**Aim of the task**
Copy the indenture excerpt starting with "The Trustee is" and going on through "CONSENT OF NOTEHOLDERS.", putting "Agent" in place of "Trustee" throughout.

**Text provided**
Nothing contained in this ARTICLE 13 shall affect or limit the right or
obligation of the Company to execute and deliver to the Trustee any instrument
of further assurance or other instrument which elsewhere in this Indenture or
any supplemental indenture it is provided shall be delivered to the Trustee.
The Trustee is hereby authorized and directed to join with the Company
in the execution of any such supplemental indenture, to make any further
appropriate agreements and stipulations which may be herein contained and to
accept the conveyance, transfer and assignment of any property thereunder, but
the Trustee shall not be obligated to enter into any such supplemental indenture
which, in its opinion, does not afford adequate protection to the Trustee or
adversely affects the Trustee's own rights, duties or immunities under this
Indenture or otherwise or adversely affects the interests of the Noteholders.
13.2 MODIFICATION OF INDENTURE BY WRITTEN CONSENT OF NOTEHOLDERS.

**Entries shown**
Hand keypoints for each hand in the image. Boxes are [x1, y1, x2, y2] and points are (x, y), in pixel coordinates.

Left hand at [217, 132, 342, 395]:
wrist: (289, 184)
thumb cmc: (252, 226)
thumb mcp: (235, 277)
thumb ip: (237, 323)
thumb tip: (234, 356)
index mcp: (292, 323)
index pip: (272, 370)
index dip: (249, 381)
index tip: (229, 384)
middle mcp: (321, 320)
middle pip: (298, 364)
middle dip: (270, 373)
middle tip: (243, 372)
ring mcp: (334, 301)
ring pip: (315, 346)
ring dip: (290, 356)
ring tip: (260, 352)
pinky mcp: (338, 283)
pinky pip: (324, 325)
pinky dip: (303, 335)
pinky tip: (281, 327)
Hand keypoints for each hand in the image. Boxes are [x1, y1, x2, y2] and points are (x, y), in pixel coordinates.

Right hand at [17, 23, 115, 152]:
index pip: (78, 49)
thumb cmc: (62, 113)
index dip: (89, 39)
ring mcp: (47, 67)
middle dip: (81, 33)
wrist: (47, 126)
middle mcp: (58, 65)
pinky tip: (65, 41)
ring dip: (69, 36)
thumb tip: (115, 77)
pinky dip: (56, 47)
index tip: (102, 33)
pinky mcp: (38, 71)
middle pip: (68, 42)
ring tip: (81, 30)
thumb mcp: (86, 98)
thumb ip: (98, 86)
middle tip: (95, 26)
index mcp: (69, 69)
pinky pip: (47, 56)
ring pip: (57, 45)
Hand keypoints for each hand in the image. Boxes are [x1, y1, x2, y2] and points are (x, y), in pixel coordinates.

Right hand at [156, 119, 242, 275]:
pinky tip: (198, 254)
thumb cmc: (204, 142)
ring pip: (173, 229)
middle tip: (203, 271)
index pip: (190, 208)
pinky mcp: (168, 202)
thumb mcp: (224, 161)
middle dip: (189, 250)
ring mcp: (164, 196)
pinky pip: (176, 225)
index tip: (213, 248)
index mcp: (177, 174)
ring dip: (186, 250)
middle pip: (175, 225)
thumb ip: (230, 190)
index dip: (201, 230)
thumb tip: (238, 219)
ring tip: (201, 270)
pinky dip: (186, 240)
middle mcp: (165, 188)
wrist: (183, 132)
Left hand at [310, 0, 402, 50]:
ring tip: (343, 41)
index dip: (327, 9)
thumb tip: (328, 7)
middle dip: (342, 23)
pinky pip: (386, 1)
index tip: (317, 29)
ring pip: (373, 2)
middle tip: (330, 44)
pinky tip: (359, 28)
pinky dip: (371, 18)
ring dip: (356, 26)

--

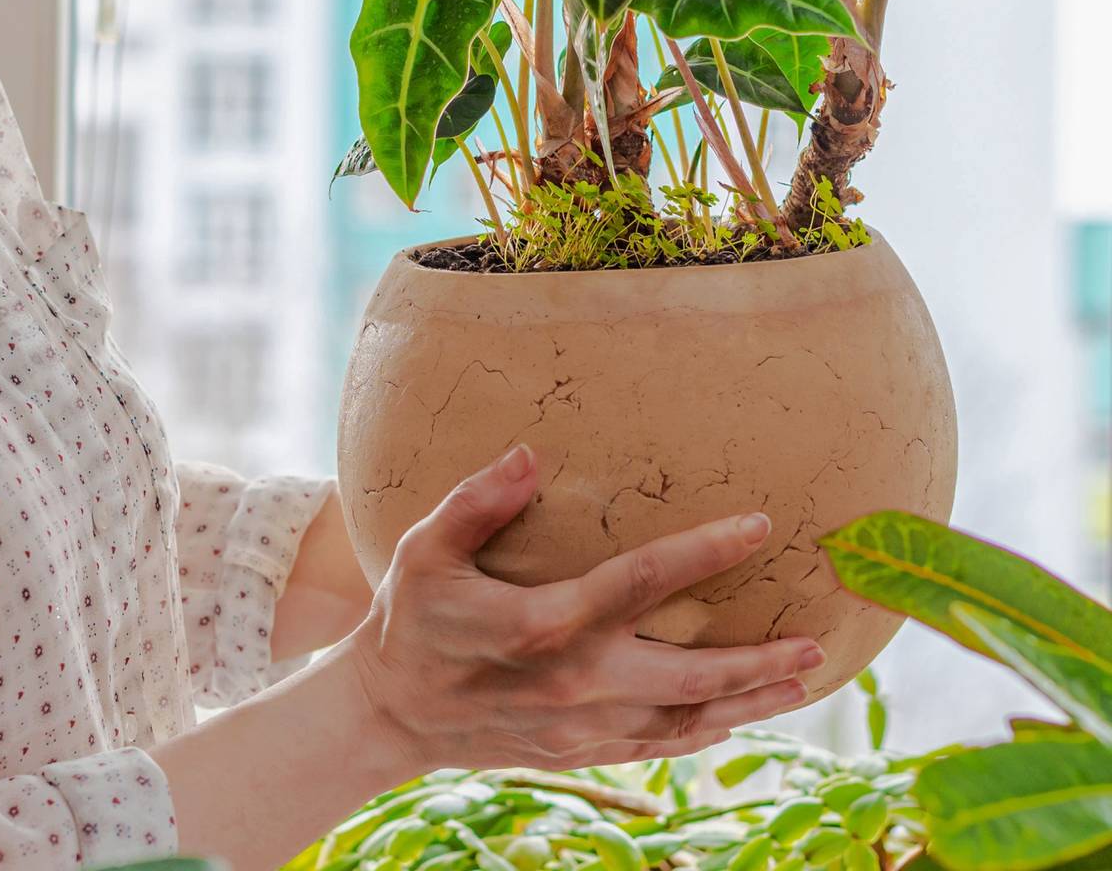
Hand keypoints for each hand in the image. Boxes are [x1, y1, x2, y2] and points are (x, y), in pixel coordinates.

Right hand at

---

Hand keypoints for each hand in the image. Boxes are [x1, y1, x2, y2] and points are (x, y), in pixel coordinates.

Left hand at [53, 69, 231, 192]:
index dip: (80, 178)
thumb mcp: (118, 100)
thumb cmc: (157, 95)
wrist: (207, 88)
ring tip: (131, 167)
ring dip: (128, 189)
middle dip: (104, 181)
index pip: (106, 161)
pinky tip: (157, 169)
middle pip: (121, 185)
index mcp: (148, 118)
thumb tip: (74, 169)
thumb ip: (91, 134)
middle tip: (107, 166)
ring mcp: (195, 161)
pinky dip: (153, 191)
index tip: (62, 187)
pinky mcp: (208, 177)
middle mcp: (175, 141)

**Solution to this task**
The Agent is hereby authorized and directed to join with the Company
in the execution of any such supplemental indenture, to make any further
appropriate agreements and stipulations which may be herein contained and to
accept the conveyance, transfer and assignment of any property thereunder, but
the Agent shall not be obligated to enter into any such supplemental indenture
which, in its opinion, does not afford adequate protection to the Agent or
adversely affects the Agent's own rights, duties or immunities under this
Indenture or otherwise or adversely affects the interests of the Noteholders.
13.2 MODIFICATION OF INDENTURE BY WRITTEN CONSENT OF NOTEHOLDERS.